Bullying é a prática de ato de violência física ou psicológica, intencional e repetitivo, praticado por indivíduo ou grupo, contra uma ou mais pessoas, com objetivo de intimidar ou agredir, causando dor e angústia à vítima. A nova norma também destaca a prática do cyberbullying, configurado quando se utiliza a Internet para depreciar, incitar a violência, adulterar fotos e dados pessoais, com o intuito de criar meios de constrangimento psicossocial.

Basta fazer um exercício mental e observar que o bullying já existe há bastante tempo. Talvez desde os tempos em que a diretoria e os docentes restringiam os atos prejudiciais à rotina escolar, especialmente os de agressão aos mais vulneráveis. Por outro lado, o cyberbulling é um comportamento característico da sociedade digital para a qual o conteúdo, a informação é o principal elemento de riqueza. Mas por que só agora surge uma lei? Estaria a preocupação no fato de que o enfraquecimento do rigor nas escolas e o surgimento do bullying, adicionados às tecnologias cada vez mais disponíveis, pudessem ser capazes de causar agressões em massa?

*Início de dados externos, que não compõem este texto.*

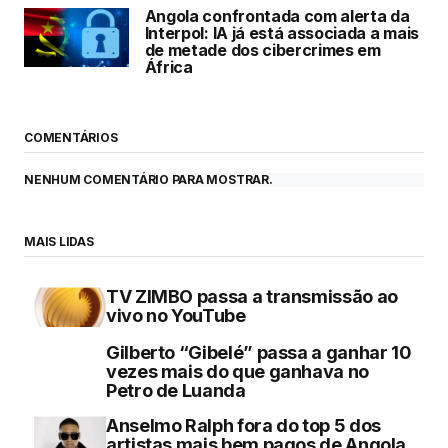
Angola confrontada com alerta da
Interpol: IA já está associada a mais
de metade dos cibercrimes em
África
COMENTÁRIOS
NENHUM COMENTÁRIO PARA MOSTRAR.
MAIS LIDAS
TV ZIMBO passa a transmissão ao
vivo no YouTube
Gilberto “Gibelé” passa a ganhar 10
vezes mais do que ganhava no
Petro de Luanda
Anselmo Ralph fora do top 5 dos
artistas mais bem pagos de Angola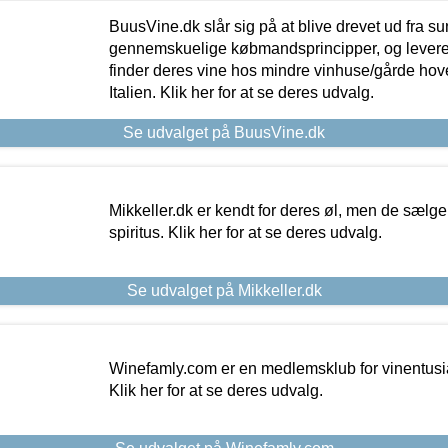
BuusVine.dk slår sig på at blive drevet ud fra s
gennemskuelige købmandsprincipper, og levere g
finder deres vine hos mindre vinhuse/gårde hove
Italien. Klik her for at se deres udvalg.
Se udvalget på BuusVine.dk
Mikkeller.dk er kendt for deres øl, men de sælg
spiritus. Klik her for at se deres udvalg.
Se udvalget på Mikkeller.dk
Winefamly.com er en medlemsklub for vinentusia
Klik her for at se deres udvalg.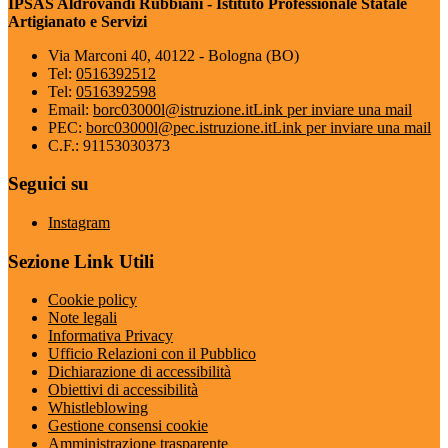
IPSAS Aldrovandi Rubbiani - Istituto Professionale Statale
Artigianato e Servizi
Via Marconi 40, 40122 - Bologna (BO)
Tel:
0516392512
Tel:
0516392598
Email:
borc03000l@istruzione.it
Link per inviare una mail
PEC:
borc03000l@pec.istruzione.it
Link per inviare una mail
C.F.: 91153030373
Seguici su
Instagram
Sezione Link Utili
Cookie policy
Note legali
Informativa Privacy
Ufficio Relazioni con il Pubblico
Dichiarazione di accessibilità
Obiettivi di accessibilità
Whistleblowing
Gestione consensi cookie
Amministrazione trasparente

De qualquer modo, para não serem responsabilizadas no âmbito civil, as organizações e, especialmente as escolas, deverão capacitar todo o corpo docente, equipe pedagógica e demais funcionários para que ampliem a observação no comportamento dos alunos e ajam efetivamente de modo a combater qualquer tipo de ofensa que o possa caracterizar o bullying. Isto é, prover uma capacitação que permita identificar comportamentos como o de uma criança que é ofendida por um colega e demonstra que não gostou da brincadeira, mas continua a ser ofendida e saber que é a intenção de ofender e a reiteração do ato ofensivo que caracterizarão o bullying.

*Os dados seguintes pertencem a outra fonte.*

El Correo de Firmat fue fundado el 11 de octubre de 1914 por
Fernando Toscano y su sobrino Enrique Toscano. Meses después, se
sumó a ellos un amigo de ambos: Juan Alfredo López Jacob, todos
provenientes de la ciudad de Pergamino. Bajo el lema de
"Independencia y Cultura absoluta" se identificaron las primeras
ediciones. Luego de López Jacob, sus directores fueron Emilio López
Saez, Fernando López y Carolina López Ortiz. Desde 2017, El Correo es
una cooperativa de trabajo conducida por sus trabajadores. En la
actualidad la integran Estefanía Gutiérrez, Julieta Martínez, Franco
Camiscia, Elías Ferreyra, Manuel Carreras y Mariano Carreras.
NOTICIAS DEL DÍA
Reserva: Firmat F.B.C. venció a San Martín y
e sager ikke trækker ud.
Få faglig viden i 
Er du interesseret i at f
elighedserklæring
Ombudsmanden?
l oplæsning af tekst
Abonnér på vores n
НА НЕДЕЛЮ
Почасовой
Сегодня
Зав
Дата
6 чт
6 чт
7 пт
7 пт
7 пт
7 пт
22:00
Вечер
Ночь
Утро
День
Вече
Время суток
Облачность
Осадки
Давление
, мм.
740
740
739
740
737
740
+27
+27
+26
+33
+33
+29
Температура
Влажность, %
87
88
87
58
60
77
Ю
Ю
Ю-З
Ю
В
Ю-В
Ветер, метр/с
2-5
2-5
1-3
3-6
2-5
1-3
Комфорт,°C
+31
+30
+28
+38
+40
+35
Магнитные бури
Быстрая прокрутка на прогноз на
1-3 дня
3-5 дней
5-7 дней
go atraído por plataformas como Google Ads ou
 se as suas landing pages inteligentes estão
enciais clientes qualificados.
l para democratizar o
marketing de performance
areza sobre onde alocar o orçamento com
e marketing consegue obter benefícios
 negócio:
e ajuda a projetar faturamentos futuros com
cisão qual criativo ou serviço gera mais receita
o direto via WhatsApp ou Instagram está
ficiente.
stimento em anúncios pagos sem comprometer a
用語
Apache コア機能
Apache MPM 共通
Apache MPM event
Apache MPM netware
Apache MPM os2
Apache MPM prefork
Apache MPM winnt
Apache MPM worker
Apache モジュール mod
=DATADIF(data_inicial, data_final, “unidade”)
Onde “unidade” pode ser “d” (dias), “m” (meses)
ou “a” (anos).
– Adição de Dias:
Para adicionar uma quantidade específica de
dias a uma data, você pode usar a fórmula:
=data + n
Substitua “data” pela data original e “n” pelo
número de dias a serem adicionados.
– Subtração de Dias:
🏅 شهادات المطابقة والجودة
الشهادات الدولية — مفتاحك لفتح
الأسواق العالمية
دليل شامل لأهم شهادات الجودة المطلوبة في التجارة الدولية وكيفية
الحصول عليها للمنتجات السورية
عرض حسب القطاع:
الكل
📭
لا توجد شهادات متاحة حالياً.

Recomenda-se a realização de campanhas de conscientização, formação e orientação que poderão contar com ações que vão desde a afixação de cartazes até a confecção e distribuição de cartilhas ou até mesmo a realização de palestras e dinâmicas para os alunos. Outro fator importante é trabalhar o tema na matriz curricular como por exemplo, em textos ou enunciados de problemas, de modo a levar o aluno à reflexão. Por fim, não menos importante é que a escola envolva as famílias nas ações desenvolvidas.

Mas como combater o cyberbullying? O cyberbullying pode ter alta escalabilidade, uma vez que as informações publicadas podem ser rapidamente compartilhadas nas redes sociais e tornando-se virais. As consequências podem ser devastadoras, marcando profundamente a vítima e podendo, em casos extremos, conduzir ao suicídio. As ações mais comuns são a criação de blogs para denegrir a imagem de uma pessoa ou grupo, montagens de fotos e/ou vídeos ridicularizadores e as ameaças por meio das redes sociais.

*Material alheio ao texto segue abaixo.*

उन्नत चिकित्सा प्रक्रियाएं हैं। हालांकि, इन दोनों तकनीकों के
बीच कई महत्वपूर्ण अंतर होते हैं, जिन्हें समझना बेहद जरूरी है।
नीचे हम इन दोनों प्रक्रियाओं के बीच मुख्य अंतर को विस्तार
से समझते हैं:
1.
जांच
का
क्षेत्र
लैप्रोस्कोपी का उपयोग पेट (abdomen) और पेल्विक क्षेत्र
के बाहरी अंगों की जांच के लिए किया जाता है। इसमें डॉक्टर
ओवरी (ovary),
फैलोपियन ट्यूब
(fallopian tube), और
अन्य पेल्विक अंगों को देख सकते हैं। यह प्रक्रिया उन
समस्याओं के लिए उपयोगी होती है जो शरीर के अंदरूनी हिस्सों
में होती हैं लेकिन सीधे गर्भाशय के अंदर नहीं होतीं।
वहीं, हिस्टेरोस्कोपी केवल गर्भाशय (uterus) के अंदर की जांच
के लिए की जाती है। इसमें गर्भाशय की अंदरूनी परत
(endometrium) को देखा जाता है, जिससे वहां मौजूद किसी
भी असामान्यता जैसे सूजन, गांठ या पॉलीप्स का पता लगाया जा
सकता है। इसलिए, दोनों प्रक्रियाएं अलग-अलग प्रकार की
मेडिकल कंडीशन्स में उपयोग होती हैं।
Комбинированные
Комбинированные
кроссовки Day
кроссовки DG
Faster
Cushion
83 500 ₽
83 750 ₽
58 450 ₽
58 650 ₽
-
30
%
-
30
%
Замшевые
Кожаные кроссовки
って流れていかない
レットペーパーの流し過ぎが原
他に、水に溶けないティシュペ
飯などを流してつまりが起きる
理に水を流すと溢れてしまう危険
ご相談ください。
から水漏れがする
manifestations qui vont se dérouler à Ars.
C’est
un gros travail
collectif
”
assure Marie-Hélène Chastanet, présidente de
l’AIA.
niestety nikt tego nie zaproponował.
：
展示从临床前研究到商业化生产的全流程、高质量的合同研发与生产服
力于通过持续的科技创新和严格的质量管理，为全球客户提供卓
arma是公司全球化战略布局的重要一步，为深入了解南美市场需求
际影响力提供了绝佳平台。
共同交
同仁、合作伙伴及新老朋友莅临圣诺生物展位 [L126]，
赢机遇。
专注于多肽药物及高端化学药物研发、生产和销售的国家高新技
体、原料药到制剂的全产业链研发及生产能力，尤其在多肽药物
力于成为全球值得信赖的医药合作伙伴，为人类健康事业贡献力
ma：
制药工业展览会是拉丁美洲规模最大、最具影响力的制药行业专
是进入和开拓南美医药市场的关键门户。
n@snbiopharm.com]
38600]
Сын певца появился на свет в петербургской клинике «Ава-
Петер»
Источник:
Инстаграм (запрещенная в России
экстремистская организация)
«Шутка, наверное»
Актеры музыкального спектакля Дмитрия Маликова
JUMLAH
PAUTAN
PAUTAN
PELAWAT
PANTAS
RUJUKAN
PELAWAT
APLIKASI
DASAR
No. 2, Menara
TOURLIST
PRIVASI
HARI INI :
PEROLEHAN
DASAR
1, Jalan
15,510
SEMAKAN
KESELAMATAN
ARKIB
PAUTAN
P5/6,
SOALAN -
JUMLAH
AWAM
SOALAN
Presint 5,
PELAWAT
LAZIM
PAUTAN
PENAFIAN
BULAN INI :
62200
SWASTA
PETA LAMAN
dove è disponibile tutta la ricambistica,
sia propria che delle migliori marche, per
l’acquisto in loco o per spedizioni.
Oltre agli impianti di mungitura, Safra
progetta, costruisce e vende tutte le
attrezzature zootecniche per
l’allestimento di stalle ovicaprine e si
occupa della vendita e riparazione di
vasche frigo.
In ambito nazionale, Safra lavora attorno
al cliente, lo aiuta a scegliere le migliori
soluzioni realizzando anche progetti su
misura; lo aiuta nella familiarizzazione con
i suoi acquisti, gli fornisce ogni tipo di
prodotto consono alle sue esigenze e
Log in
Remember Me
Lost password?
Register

Neste caso a melhor medida é a prevenção que poderá ser feita com orientação das crianças e o envolvimento da família. Ações que vão desde a preparação de uma aula especial até a abordagem do assunto em reunião de pais podem ser eficientes. Outra alternativa é apresentar aos alunos o depoimento de pessoas que já foram vítimas.

A nova legislação surge como uma peça complementar às normas previstas no Estatuto da Criança e do Adolescente, no Marco Civil da Internet, bem como às previstas no Código Penal, no sentido de impor a implementação de medidas para mitigar os riscos de judicialização de conflitos envolvendo crianças e adolescentes.